Please pull out every line of the listing that contains the word "Светодиодная".

(MATERIAL FOR THIS EXERCISE begins)

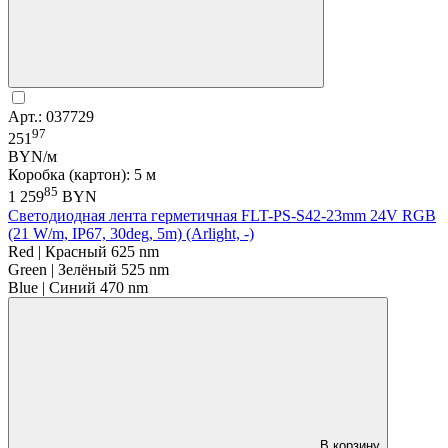
Арт.: 037729
97
251
BYN/м
Коробка (картон): 5 м
85
1 259
BYN
Светодиодная лента герметичная FLT-PS-S42-23mm 24V RGB
(21 W/m, IP67, 30deg, 5m) (Arlight, -)
Red | Красный 625 nm
Green | Зелёный 525 nm
Blue | Синий 470 nm
В корзину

(MATERIAL FOR THIS EXERCISE ends)

WRITTEN ANSWER >>
Светодиодная лента герметичная FLT-PS-S42-23mm 24V RGB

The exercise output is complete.